Perhaps the story that best sums up Luna is this one. In the week before we went on holiday we had some lovely warm sunny days. On one such day Buddy was lying just outside the back door basking in the sunshine. Although there was room for Luna to step sedately out of the door and past him, she leapt through the doorway, swiped Buddy with a forepaw and streaked away from him down the path. Buddy swiveled his head round, saw it was her and did a canine equivalent of an eye roll, a shrug and a resigned, “Kids!” expression.

And that was Luna – she leapt whenever she could, she took an enthusiastic swipe at life, she stole our hearts, and all too soon she was gone. She left behind her a small but significant Luna-shaped hole in all our hearts. In time that hole will become less raw, but it will never disappear.

Some may think this a lot of fuss and over reaction for “just” a cat. To you I say that basically you and I are “just” people. If the value of a life is reflected by those we touch, effect and connect with, then Luna’s short, energetic, joyously full-pelt life had meaning. There are many of us – human, canine and   feline – who lived with and loved her, and who now miss and mourn her.
She was a cat amongst dogs and dog lovers, and she opened all out hearts to the joy of life with a feline companion. She was our little cat and we loved her.

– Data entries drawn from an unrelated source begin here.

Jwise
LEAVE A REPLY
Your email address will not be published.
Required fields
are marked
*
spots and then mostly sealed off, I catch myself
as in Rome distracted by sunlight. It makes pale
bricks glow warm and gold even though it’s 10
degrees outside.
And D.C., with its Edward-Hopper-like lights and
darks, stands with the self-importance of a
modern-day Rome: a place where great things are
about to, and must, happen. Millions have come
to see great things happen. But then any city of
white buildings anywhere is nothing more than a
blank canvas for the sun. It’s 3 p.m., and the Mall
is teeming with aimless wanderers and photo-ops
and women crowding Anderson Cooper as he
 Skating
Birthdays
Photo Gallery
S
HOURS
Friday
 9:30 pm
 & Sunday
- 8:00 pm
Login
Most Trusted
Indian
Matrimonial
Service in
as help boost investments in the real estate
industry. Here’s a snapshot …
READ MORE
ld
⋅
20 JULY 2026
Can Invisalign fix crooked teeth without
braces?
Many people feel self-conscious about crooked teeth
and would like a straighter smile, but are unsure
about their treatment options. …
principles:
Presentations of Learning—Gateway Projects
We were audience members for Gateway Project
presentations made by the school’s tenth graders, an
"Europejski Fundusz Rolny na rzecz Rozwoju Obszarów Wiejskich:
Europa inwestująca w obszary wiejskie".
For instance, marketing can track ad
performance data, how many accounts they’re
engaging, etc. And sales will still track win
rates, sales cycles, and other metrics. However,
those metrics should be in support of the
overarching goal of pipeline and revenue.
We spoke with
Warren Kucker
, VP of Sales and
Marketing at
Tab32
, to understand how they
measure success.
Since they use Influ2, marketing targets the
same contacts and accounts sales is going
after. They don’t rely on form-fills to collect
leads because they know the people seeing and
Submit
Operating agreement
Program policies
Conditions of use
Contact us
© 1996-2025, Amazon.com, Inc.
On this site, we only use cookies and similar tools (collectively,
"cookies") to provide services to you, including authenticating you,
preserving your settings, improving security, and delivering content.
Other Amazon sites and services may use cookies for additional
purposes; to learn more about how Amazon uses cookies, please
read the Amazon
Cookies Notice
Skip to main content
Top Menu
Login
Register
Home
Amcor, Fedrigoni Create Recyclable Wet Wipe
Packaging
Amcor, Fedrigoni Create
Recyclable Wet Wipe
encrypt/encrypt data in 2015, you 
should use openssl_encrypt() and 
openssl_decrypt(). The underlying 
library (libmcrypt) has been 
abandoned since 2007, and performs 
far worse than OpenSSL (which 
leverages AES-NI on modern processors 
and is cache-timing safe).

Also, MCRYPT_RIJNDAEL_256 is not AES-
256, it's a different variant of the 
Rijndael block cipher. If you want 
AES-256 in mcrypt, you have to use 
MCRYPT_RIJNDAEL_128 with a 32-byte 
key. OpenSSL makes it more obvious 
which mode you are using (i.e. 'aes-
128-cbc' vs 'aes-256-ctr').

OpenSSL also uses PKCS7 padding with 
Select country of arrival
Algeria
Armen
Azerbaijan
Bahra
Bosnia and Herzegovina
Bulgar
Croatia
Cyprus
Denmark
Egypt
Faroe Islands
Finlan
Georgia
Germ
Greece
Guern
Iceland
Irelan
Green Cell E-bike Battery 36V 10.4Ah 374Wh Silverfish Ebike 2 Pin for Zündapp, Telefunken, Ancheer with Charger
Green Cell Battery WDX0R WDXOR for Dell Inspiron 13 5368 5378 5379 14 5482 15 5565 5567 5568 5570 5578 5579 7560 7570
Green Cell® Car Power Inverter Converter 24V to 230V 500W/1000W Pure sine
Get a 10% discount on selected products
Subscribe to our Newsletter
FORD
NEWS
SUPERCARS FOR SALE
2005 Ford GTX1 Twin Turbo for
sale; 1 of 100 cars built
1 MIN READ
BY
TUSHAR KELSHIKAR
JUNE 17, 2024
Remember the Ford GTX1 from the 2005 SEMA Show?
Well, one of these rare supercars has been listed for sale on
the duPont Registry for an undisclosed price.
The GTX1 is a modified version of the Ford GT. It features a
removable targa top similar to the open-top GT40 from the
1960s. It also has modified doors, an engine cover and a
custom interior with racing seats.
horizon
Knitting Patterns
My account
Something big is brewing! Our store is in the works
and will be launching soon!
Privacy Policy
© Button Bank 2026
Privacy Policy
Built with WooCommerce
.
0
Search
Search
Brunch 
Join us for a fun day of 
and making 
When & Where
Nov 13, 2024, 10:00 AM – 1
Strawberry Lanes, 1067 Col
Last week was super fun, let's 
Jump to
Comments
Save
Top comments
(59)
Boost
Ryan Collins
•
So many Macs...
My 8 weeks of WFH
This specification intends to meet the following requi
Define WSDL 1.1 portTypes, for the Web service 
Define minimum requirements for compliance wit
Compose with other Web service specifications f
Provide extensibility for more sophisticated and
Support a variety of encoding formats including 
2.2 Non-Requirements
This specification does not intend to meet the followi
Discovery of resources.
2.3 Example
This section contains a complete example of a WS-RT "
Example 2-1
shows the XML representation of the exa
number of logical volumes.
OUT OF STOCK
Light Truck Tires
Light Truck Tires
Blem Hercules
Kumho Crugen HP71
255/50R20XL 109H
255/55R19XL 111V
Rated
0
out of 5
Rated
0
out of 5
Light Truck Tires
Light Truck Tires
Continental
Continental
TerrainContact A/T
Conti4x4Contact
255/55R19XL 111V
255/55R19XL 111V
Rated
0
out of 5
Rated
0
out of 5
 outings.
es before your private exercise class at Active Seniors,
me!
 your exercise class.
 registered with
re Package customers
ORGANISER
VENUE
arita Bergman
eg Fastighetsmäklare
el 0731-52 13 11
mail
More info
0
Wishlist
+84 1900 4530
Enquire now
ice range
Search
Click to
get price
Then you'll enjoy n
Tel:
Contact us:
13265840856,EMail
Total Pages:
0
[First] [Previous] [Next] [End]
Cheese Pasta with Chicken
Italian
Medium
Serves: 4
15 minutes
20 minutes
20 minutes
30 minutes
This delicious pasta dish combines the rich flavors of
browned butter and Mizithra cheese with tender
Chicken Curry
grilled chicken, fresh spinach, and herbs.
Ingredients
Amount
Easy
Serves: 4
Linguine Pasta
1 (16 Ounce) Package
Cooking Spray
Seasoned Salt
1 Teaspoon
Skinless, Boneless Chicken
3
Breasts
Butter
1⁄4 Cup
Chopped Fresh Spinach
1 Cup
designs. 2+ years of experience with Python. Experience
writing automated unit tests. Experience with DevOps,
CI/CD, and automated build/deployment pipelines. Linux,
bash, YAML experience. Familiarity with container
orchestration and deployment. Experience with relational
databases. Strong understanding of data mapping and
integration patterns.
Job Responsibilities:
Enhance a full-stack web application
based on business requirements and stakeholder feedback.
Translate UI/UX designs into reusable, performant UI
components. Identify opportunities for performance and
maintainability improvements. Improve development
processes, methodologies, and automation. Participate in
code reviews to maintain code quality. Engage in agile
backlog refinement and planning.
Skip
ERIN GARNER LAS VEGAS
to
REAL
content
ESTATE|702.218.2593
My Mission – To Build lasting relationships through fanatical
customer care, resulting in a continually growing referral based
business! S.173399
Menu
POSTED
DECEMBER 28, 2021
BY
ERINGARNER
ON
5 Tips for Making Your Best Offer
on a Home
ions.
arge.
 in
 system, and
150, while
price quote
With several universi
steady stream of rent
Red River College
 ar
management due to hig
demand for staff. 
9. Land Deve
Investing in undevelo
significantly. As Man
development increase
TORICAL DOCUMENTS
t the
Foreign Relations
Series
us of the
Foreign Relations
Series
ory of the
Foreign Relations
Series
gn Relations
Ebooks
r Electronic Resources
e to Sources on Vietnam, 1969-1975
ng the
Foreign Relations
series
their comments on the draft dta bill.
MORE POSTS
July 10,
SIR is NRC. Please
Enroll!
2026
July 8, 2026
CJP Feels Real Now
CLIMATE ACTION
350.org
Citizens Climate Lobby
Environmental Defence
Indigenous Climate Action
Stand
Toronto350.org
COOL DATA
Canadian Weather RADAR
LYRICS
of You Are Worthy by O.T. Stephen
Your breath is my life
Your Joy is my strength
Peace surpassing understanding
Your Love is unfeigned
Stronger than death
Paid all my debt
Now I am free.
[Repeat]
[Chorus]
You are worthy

One friend sent condolences saying that wherever Luna was she was sure there were lots of cat treats there, and I hope so. I hope all the things a cat could want await Luna through those pearly gates, or should that be pearly cat-flap? – if it is I do hope it is wedged open for Luna because as I mentioned she did not live long enough to absolutely master the contraption.

 Wherever she is, I wish for Luna a warm place to sleep, a bowl that never runs out of delicious cat food, and all the cat toys she can launch herself after.   I also hope that if any small mammals or birds make it there they can either live peacefully together or get out of the way fast. And of course, I hope there are no roads or cars to worry her.

Luna – we loved you we will never forget you, that’s a promise. Rest in peace – or take the afterlife at reckless top speed – you always knew your own mind.